Dear mom
Sometimes feelings stay, even after we beg them to leave. It's human nature to feel. To feel deeply. Rarely do we access these deep feelings, and in life, sometimes we get forced too. Something significant brings us to a halt. A sudden stop. And today, it is you, mom.
You have always been someone significant. Not just in the eyes of my own, yet even more so the eyes of the world. I haven't met a single person that didn't like you. And not only that, you would make them your friend. My friends, those who came and went, still to this day, have such a deep love for you.
You had a way to remember things, experiences, and people. You would recall long forgotten friends of mine, and I would relive them by the way you share your memory of them, this with immeasurable detail.
Sometimes feeling stay, even after we beg them to leave. Feelings, so annoying at times, wouldn't you say fellow humans? This humanness gets in the way of us sometimes seeing the truth. This humanness today is crying out, "I thought you'd stay forever, mom?!" I had so many plans for the next phase of our life, mine, yours, Werner's, yes us all.
Just yesterday as I projected into the future, I saw a set of footprints, along a few other's. That, yours, mine, Werner's, and our partners. Where to now with this memory, mom? It has nowhere to land. Just like this love I have for you, as you are nowhere near, in physical form for it to land.
Sometimes feelings stay, even after we beg them to leave. You had a few sayings mom, two in particular I remember so vividly. "life is so precious" and 'live in the moment." I must admit, if I were to live in each moment, day in and day out living in LA and you in SA, I'd feel a lack of something. Or better so, a lack of someone. I realize I'd experience a deep longing that would never be silenced.
A longing for you and Werner to live closely with me till end of time. And be my most special of all companions on this journey of life. I had to learn to be present, in the world, living in the now, without feeling the nagging lack of your physical presence in my life. I'd simply miss you too much.
And today, I have no choice but be in this moment, and feel the lack of you, this not because of the physical distance. More so as you decided it to be so.
Sometimes feeling stay, even after we beg them to leave. Sometimes the things we say, are the things we want to gift ourselves with. Perhaps this statement "life is precious" was something you wanted to grasp, or attain in the later part of your life mom.
Because why would you have such a knowing, yet decided to depart from such a precious experience? And 'living in the now' would bring you an immense overwhelming, almost too much, feeling of LOVE from all the corners of the world. Because mom, being loved by the world is most definitely an understatement when it comes to you.
Sometimes feelings stay, even after we beg them to leave. And so on this day we are left with many unanswered questions. Some never will. And learning to surrender, for it to be so. Such is life, isn't it? Perhaps these words that keep spinning in my head today, " I deserve a better goodbye" will evaporate with time. I know in the end, it is not about you leaving mom, as it's more about us, now being left behind. Us meant to have this experience.

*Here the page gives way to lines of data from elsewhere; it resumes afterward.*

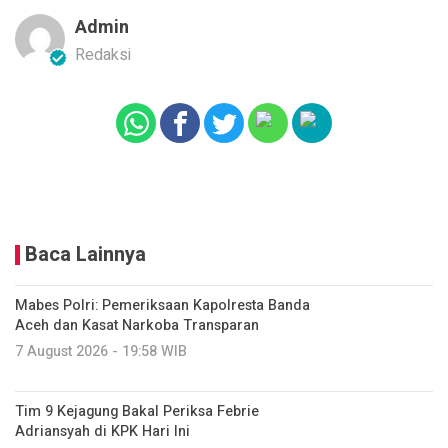
Admin
Redaksi
Baca Lainnya
Mabes Polri: Pemeriksaan Kapolresta Banda
Aceh dan Kasat Narkoba Transparan
7 August 2026 - 19:58 WIB
Tim 9 Kejagung Bakal Periksa Febrie
Adriansyah di KPK Hari Ini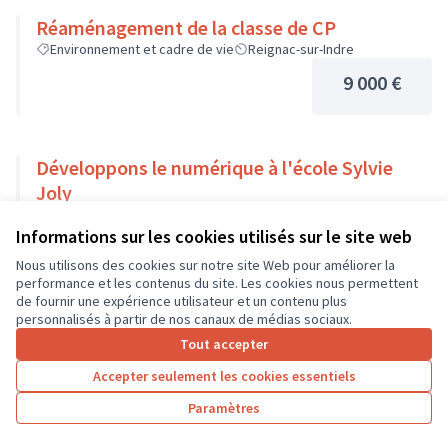
Réaménagement de la classe de CP
Environnement et cadre de vie
Reignac-sur-Indre
9 000 €
Développons le numérique à l'école Sylvie
Joly
Usages numériques
Dierre
Informations sur les cookies utilisés sur le site web
9 000 €
Nous utilisons des cookies sur notre site Web pour améliorer la
performance et les contenus du site. Les cookies nous permettent
de fournir une expérience utilisateur et un contenu plus
personnalisés à partir de nos canaux de médias sociaux.
Tout accepter
1
2
3
4
5
6
7
Accepter seulement les cookies essentiels
Résultats par page :
25
Paramètres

And how we choose to navigate through this, well, that's our right to choose. This, I see, is as much a blessings, as a sad change in my life. I am now taking the torch, and walking along this path you've been on, now being a mother, a daughter, a sister, and a friend in my own right, as you were.
A rite of passage, I see it so.
Sometimes feeling stay, even after we beg them to leave. In your honor mom, I will live in the now. I will label this life as precious, and proceed as such. I will be the mother to myself and the world I've always meant to be. I will learnt to be gentle with myself, and everyone I meet on this path. Because we all carry a hurt in our hearts, a loss of some sort.
And I will be an example of so, and spread compassion as far as I go. We must learn to glue the broken pieces together, and create a brand new masterpiece. Why? Because we can. Because we want to. Because you would want us too. Because we are alive. Because we live in the now. And because this life is precious, just like you mom. Just like I. Just like all of us here together in your honor.
Sometimes feelings stay, even after we beg them to leave. We are more than a heartbeat, in a world where we sometimes forget to love. This pain in my heart, is the result of love I have for you, and will so forever more. In the end, love will redeem the broken.
And our hearts have a funny way of healing. Bit, by bit, by bit..... by bit.
You were always a wild one, restless like the sea. Feisty, passionate, and powerful. You could light up a room, and bring the party. You were the life we were all searching for. Now you handed down the torch, for us to be that life, to feel alive, to be alive, to shine our way through life, like you did.
Sometimes feelings stay, even after we beg them to leave. You have been a teacher for me in ways I can't even begin to describe. And you continue to be, that I know as much. Our relationship is changing now. It's redefining my role in this world, and yours, as you are still here, just in another form.
Redefining our righteous place, the leader, the teacher, the #SHE that's meant to light up the world. To breathe life into everything, and waking up those still walking dead in this life. I bow down to you, mom. The one who brought the world to a standstill. May we meet again, and again, and again. Till then...
Safe journey mom. May you ease through your transition. And know you are forever in my heart. Your daughter.